Przez Maryję do Jezusa
Kiedy dzisiaj rozpoczynamy Nowy 2020 Rok, niech wspólne ze św. Faustyną rozważanie duchowego piękna Najświętszej Maryi Panny prowadzi nas do nieustannego wielbienia Boga Ojca – mówił z kolei metropolita krakowski arcybiskup Marek Jędraszewski podczas noworocznej Mszy świętej w kaplicy Sióstr Matki Bożej Miłosierdzia w Łagiewnikach.
1 stycznia w liturgii Kościoła obchodzona jest Uroczystość Świętej Bożej Rodzicielki Maryi. Na początku V wieku, Sobór w Efezie oficjalnie ogłosił Ją Matką Boga, Theotokos. – Prawdziwa i nie zmącona żadną doktrynalną skazą wiara w Jezusa Chrystusa niejako dyktowała równie czystą i pełną wiarę odnoszącą się do Jego Dziewiczej Matki. W ten sposób chwała, jaką był obdarzany przez chrześcijan narodzony w Betlejem Zbawiciel świata, spływała również na Jego Przenajświętszą Matkę – powiedział arcybiskup i przypomniał postać świętego Cyryla Aleksandryjskiego, który niestrudzenie dążył do uznania godności Bożego macierzyństwa Maryi. Wyrazem niezwykle silnego kultu maryjnego było wzniesienie na rzymskim Eskwilinie bazyliki Santa Maria Maggiore – Matki Boskiej Większej, gdzie znajdują się relikwie betlejemskiego żłóbka.
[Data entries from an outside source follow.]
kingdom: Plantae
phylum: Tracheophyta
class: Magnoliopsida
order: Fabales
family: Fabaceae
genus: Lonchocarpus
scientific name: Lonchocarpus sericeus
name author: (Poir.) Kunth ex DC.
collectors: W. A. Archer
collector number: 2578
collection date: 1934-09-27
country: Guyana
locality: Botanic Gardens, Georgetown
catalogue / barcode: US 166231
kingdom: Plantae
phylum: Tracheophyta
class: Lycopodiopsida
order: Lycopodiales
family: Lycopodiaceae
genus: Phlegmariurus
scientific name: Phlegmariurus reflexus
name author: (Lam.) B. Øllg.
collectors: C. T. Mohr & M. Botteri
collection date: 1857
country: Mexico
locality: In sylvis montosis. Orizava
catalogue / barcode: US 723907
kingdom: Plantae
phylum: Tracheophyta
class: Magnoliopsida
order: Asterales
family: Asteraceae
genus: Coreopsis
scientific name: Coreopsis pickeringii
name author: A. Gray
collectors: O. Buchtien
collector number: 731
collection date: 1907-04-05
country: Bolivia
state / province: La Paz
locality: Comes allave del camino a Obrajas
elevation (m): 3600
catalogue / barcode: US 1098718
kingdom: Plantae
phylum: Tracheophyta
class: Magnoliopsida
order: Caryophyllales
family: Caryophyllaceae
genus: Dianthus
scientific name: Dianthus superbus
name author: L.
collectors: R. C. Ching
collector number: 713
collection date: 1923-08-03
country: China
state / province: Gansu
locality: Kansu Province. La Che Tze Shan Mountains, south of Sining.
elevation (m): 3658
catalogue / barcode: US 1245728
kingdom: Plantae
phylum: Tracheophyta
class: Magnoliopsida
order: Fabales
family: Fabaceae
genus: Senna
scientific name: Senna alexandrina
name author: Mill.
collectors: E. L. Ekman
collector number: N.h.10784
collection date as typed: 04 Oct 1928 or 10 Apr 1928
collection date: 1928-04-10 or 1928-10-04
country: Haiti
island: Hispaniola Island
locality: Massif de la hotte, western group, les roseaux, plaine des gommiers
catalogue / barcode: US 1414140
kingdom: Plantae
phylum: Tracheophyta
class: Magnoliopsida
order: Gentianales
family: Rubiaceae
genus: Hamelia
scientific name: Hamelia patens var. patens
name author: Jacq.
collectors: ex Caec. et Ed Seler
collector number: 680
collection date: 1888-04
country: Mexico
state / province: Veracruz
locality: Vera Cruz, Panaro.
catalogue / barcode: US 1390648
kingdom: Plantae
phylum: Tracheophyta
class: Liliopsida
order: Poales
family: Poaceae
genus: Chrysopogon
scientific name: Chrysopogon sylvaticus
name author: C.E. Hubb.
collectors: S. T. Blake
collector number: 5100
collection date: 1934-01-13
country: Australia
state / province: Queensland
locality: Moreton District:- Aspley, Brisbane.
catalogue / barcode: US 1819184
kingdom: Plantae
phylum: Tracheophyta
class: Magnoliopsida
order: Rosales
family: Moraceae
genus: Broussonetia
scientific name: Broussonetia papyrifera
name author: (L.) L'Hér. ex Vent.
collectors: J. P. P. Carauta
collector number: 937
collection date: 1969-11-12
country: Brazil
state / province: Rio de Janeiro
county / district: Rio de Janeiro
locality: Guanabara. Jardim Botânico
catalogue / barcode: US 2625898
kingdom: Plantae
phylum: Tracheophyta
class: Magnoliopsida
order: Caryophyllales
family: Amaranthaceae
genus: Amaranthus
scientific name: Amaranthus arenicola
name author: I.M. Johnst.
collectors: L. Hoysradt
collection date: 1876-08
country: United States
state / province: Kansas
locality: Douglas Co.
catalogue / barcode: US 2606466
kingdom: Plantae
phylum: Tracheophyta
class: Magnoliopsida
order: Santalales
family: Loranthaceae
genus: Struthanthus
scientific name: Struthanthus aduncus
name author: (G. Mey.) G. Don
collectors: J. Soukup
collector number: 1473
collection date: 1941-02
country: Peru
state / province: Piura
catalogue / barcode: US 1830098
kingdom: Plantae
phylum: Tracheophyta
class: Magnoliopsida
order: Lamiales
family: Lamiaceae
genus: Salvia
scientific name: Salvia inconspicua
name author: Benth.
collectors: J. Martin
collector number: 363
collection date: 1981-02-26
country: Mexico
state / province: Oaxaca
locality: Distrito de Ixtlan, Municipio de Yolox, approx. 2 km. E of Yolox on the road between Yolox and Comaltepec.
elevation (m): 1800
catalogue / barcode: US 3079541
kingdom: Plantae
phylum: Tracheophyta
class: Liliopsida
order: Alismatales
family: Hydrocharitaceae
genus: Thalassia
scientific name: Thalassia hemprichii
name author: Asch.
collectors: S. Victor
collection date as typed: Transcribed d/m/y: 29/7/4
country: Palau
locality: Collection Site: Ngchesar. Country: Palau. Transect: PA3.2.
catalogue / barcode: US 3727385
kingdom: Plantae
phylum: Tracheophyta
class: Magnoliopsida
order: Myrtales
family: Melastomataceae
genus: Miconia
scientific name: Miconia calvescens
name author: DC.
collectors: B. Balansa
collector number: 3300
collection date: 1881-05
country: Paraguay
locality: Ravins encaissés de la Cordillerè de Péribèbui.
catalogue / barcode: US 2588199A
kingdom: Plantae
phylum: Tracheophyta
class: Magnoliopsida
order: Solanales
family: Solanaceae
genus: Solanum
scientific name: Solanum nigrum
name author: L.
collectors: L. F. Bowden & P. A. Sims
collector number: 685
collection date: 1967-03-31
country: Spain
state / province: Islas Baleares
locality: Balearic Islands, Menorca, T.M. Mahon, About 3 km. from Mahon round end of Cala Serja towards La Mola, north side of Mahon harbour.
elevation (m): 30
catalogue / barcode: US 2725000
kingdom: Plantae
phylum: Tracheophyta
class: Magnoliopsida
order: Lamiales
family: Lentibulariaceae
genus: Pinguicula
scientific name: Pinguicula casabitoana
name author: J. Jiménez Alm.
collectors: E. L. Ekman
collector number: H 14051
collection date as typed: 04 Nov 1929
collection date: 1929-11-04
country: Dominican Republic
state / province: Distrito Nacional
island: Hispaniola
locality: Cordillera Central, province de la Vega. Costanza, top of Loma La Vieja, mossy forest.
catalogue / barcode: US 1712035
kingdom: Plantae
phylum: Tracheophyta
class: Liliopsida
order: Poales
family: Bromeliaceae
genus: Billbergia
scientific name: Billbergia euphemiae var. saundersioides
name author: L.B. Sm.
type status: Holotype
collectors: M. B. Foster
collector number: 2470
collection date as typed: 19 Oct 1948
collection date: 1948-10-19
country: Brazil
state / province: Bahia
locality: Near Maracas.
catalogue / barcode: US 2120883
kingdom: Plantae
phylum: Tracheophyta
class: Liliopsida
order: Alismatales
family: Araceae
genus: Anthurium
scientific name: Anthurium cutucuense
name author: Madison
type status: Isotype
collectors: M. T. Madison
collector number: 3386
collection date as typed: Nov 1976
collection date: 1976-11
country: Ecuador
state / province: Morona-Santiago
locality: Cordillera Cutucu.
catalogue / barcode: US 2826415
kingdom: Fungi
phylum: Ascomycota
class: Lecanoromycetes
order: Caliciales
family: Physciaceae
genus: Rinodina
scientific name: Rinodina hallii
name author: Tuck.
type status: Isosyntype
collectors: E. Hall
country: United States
Metropolita zwrócił uwagę, że pierwszy poetycki utwór napisany po polsku – „Bogurodzica” – nie tylko sławi Maryję, ale również podkreśla fakt, że dzięki Niej ludzie mogą zbliżyć się do Chrystusa. –Można by ośmielić się powiedzieć, że hymn „Bogurodzica” od samego początku naszej narodowej historii nakreślił najbardziej fundamentalny rys polskiej pobożności – przez Maryję do Jezusa – zaznaczył ksiądz arcybiskup i zacytował fragment modlitwy św. Siostry Faustyny, w której Sekretarka Bożego Miłosierdzia w podobny sposób postrzega Matkę Najświętszą: „O Matko, Dziewico, nikt nie pojmie tego, / Że Bóg niezmierzony staje się człowiekiem, / To tylko motyw miłości i niezgłębionego miłosierdzia swego, / Przez Ciebie, Matko, dane nam żyć z Nim na wieki./ O Maryjo, Matko Dziewico i Bramo niebieska, / Przez Ciebie przyszło nam zbawienie, / Wszelka łaska przez Twoje ręce dla nas tryska”.
– Kiedy dzisiaj rozpoczynamy nowy, 2020 rok, niech wspólne ze św. Faustyną rozważanie duchowego piękna Najświętszej Maryi Panny prowadzi nas do nieustannego wielbienia Boga Ojca – powiedział na zakończenie arcybiskup Jędraszewski.
Msza święta sprawowana była przez metropolitę krakowskiego w łagiewnickiej kaplicy klasztornej z relikwiami św. Siostry Faustyny i łaskami słynącym obrazem „Jezu, ufam Tobie”.